» **PROBLEM STATEMENT**
Lines of the material that include the word "image" are to be counted; only their number should be given.

» **PROVIDED RECORDS**
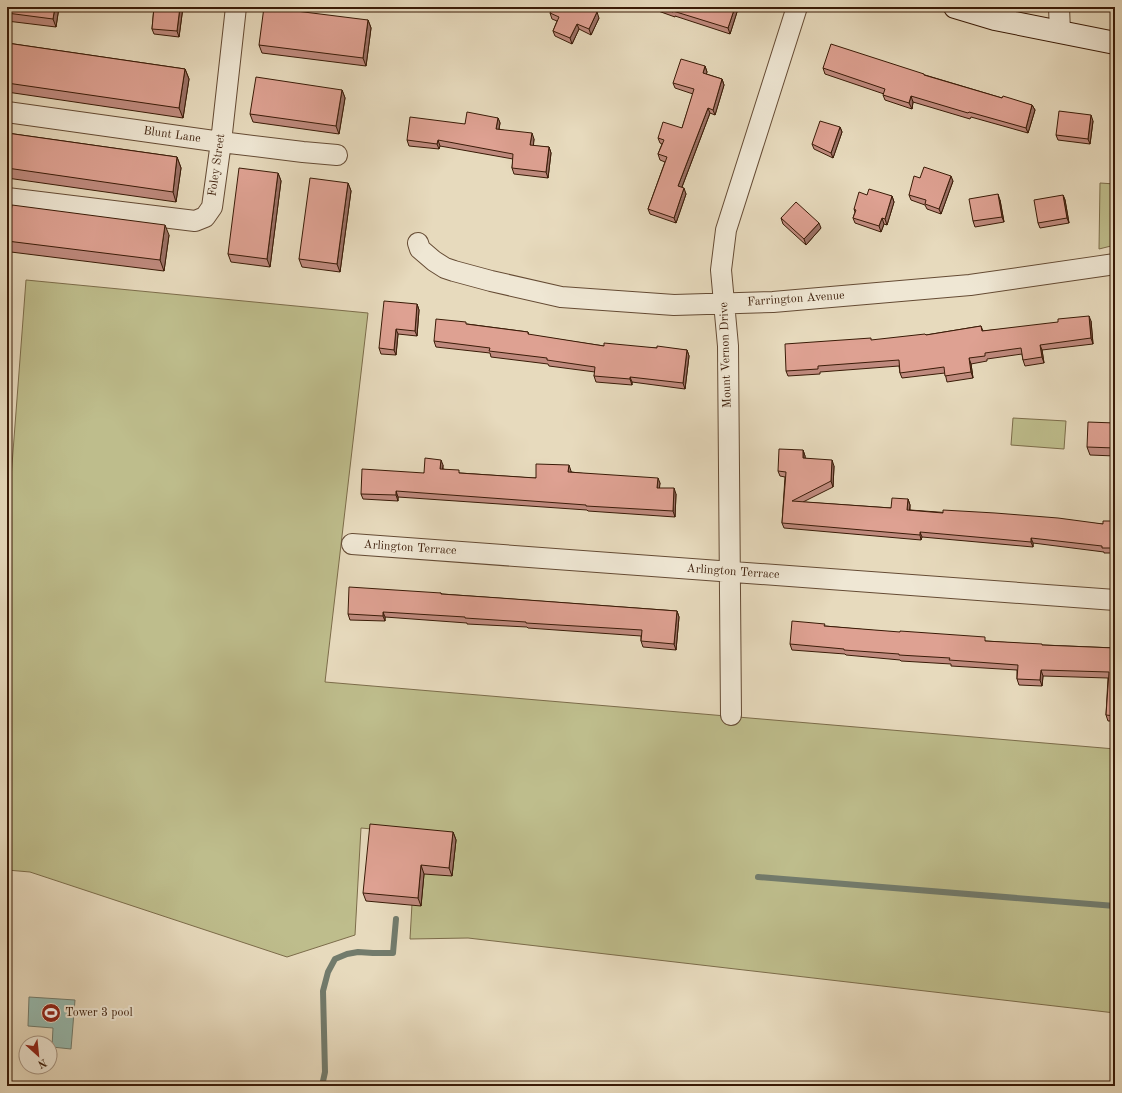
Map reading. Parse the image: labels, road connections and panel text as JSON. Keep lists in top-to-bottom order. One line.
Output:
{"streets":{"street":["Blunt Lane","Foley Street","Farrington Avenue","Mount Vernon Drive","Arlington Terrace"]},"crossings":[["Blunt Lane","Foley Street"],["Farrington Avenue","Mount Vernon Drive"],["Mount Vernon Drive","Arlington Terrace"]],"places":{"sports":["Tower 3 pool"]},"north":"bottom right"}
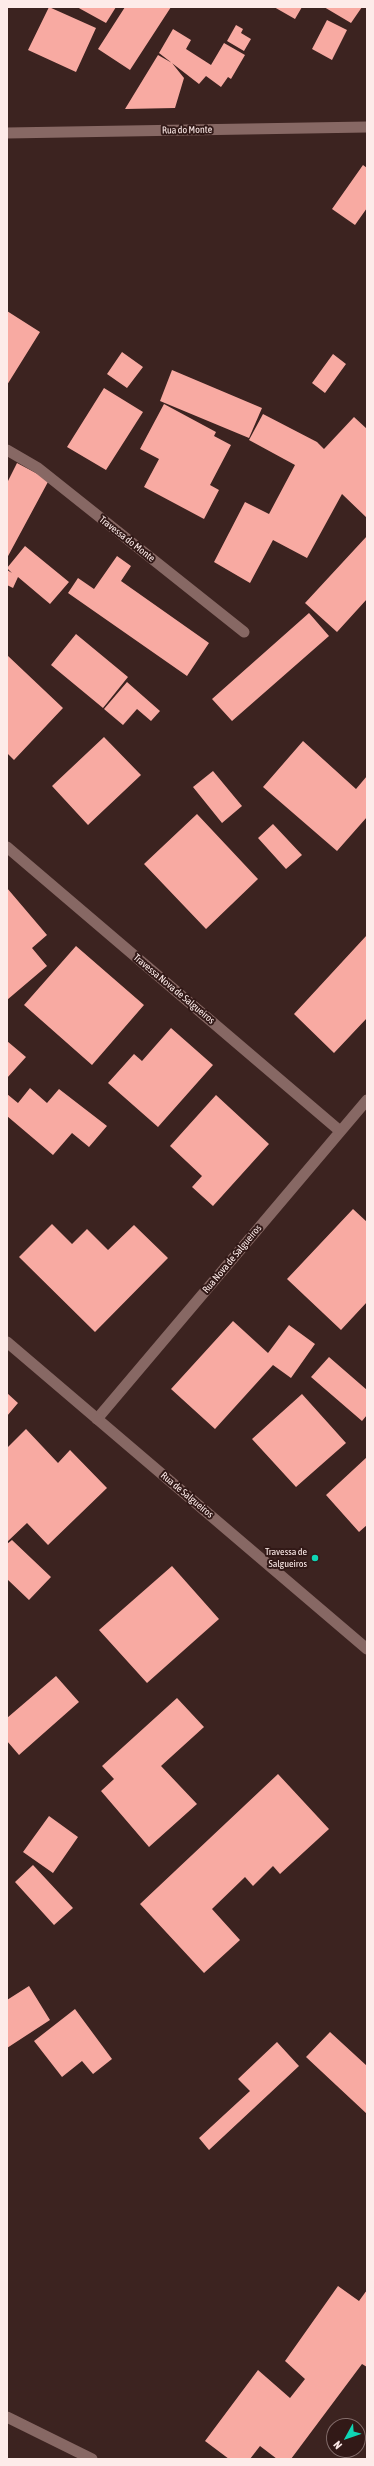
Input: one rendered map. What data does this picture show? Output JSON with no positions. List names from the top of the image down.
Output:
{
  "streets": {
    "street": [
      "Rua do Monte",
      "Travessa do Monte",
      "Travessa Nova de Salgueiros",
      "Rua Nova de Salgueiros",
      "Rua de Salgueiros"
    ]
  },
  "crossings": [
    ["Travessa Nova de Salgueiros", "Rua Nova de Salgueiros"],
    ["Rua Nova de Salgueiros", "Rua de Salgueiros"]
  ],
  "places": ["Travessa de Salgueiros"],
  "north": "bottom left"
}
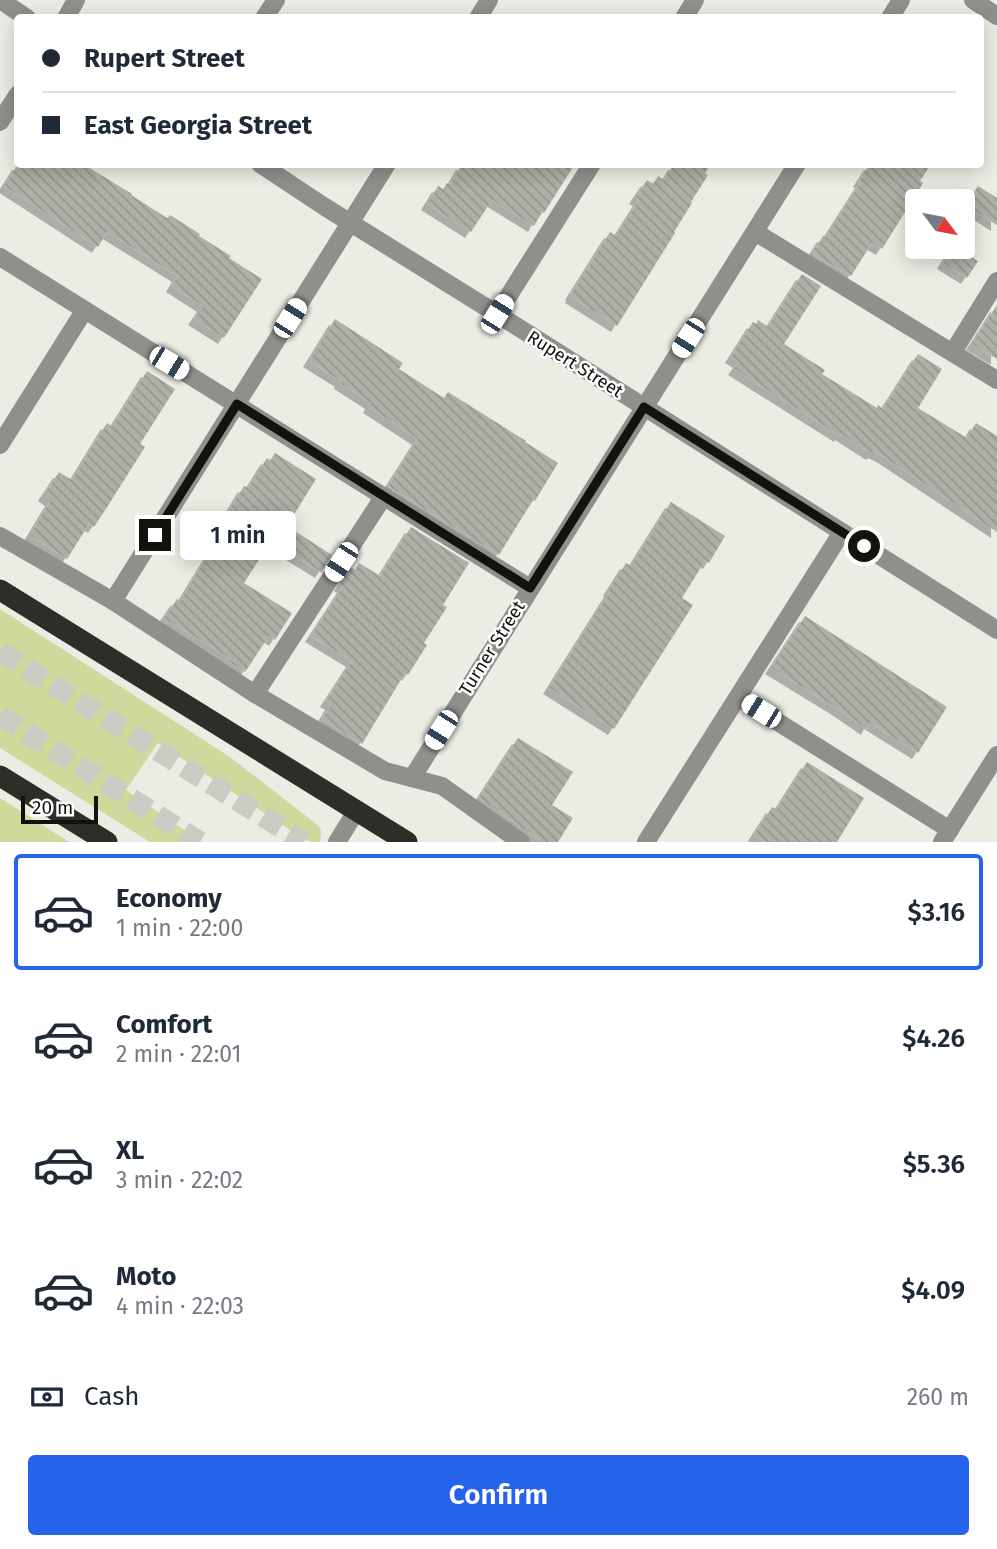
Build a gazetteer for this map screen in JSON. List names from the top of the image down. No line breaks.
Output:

» **RESPONSE BELOW**
3